If you’re under a VPN with WireGuard on Linux, as of writing this, there seems to be a surprising lack of documentation for selectively split tunneling certain applications. Fortunately, with Linux network namespaces, we are able to do just that.
Assuming that your WireGuard configuration is up and running, using something akin to what
wg-quick does, it’ll do the following to route all traffic to a WireGuard interface.
# wg set wg0 fwmark 1234
# ip route add default dev wg0 table 2468
# ip rule add not fwmark 1234 table 2468
# ip rule add table main suppress_prefixlength 0
Take note of the third command. The third command is a rule policy which routes all packets not marked with
fwmark 1234. This means all packets, except for the packets used for communicating with the WireGuard endpoint, will be routed using WireGuard’s routing tables.
Therefore, to split tunnel, all we have to do is create a separate Linux namespace, which allows us to make a new routing table isolated from the main namespace.
Turn on IP forwarding
Before we get started, it is crucial that you have ipv4 forwarding set to 1
sysctl -w net.ipv4.conf.all.forwarding=1
Setup Linux namespace
To add a new network namespace, using ip(8), where the name of the namespace will be called split
ip netns add split
Next, we’re going to assign the loop back interface, set up a virtual Ethernet pair for communicating between the main and split namespace, and set the namespace routing table.

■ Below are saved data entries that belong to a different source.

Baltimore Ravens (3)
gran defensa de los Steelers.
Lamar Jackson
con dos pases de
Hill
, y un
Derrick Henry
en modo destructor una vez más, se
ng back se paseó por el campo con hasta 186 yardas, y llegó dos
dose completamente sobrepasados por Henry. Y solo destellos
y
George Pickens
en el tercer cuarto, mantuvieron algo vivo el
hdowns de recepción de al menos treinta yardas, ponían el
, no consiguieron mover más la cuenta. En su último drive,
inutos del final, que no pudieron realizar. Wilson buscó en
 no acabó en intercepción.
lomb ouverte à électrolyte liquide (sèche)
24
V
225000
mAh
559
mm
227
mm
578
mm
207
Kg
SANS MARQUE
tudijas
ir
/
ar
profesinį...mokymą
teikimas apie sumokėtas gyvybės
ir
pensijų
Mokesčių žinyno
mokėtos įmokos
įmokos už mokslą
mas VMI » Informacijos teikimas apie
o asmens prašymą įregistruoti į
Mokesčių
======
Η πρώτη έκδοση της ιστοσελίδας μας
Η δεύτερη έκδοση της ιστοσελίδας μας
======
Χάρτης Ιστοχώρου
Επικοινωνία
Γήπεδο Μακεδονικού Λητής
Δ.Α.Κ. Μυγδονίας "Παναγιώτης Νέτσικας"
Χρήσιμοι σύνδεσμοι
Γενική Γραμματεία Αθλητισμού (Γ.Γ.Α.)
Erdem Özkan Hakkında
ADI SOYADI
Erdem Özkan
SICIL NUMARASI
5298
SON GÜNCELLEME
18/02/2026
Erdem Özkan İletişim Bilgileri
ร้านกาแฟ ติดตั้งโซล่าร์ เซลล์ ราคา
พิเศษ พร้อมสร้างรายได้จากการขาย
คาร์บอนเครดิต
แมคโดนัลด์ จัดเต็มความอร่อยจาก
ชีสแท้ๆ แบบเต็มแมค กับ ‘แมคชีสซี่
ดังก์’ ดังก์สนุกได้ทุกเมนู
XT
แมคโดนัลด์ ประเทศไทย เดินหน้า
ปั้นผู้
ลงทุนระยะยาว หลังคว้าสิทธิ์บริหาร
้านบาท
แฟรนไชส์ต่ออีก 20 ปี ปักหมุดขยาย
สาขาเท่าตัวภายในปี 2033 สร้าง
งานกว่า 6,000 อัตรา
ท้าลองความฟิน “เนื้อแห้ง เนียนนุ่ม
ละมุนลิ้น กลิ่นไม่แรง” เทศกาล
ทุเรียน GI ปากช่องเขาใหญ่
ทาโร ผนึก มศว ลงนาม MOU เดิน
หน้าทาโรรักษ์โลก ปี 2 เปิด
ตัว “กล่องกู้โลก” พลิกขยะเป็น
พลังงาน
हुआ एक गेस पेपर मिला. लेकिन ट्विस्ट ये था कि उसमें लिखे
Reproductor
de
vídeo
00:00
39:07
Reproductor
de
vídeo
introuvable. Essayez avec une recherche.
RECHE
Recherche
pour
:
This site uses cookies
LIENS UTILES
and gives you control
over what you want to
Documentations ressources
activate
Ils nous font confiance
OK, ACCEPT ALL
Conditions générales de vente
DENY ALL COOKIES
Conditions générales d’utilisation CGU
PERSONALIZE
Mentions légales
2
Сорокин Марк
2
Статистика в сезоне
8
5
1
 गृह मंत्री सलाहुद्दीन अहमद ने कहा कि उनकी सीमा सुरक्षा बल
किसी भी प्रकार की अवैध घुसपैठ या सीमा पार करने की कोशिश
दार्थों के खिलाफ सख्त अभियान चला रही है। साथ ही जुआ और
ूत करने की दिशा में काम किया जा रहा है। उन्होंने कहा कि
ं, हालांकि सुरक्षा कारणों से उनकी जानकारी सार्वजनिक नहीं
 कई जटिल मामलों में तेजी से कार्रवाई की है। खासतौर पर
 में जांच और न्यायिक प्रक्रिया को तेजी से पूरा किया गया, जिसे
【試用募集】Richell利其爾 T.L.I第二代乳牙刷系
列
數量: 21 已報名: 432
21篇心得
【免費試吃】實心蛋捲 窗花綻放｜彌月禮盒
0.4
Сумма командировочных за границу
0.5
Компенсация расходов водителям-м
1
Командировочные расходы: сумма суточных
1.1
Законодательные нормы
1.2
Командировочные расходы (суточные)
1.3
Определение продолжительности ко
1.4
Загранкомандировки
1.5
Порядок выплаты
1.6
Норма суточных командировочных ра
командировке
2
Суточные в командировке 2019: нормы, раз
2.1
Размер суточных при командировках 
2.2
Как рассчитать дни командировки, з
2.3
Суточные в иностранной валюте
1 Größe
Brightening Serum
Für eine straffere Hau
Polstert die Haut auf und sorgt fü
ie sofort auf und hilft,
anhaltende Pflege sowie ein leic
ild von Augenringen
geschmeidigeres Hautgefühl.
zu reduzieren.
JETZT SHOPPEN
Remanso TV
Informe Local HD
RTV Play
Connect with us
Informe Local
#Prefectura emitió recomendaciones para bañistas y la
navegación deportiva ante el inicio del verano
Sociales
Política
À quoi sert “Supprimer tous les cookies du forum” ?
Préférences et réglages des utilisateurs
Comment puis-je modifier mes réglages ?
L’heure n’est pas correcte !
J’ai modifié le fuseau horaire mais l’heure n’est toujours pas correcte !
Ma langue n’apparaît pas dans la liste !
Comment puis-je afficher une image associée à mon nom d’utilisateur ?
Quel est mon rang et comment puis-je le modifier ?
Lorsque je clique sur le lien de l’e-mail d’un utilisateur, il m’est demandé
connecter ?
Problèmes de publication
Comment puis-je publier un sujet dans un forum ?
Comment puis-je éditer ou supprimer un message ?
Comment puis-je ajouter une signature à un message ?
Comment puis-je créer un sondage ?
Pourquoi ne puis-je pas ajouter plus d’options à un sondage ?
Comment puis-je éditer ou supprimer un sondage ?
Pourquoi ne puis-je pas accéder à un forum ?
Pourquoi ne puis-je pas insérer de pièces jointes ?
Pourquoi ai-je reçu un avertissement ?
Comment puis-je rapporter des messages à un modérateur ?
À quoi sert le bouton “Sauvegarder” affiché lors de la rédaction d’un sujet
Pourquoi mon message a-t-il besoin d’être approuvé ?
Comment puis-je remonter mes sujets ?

ip netns exec split ip link set lo up
ip link add veth0 type veth peer name veth1
ip addr add 10.1.1.1/24" dev veth0
ip link set veth0 up
ip link set veth1 netns split
ip netns exec split ip addr add 10.1.1.2/24" dev veth1
ip netns exec split ip link set veth1 up
ip -n split route add default dev veth1 via 10.1.1.1"
Now, back to the main namespace; we route all traffic coming from 10.1.1.2 (the IP assigned to the veth interface inside the namespace) using the main table the computer booted up with.
ip rule add from 10.1.1.2 table main priority 99
Finally, we will now access the Worldwide Series of Tubes on the split tunnel namespace. Using IPTables, we can forward packets coming from veth0 (remember, packets sent from one end of the pair will flow to the other end).
iptables -t nat -A POSTROUTING -s 10.1.1.1/24" -o $IF -j MASQUERADE
iptables -A FORWARD -i $IF -o veth0 -j ACCEPT
iptables -A FORWARD -o $IF -i veth0 -j ACCEPT
You may need to manually configure the DNS server. We will use Cloudflare’s 18.104.22.168 to resolve DNS queries inside the network namespace.
mkdir -p /etc/netns/split
echo "nameserver 22.214.171.124" > /etc/netns/split/resolv.conf
That’s it! Now to test it
ip netns exec split curl ifconfig.me
Your residential IP should now show up instead of your VPN’s IP.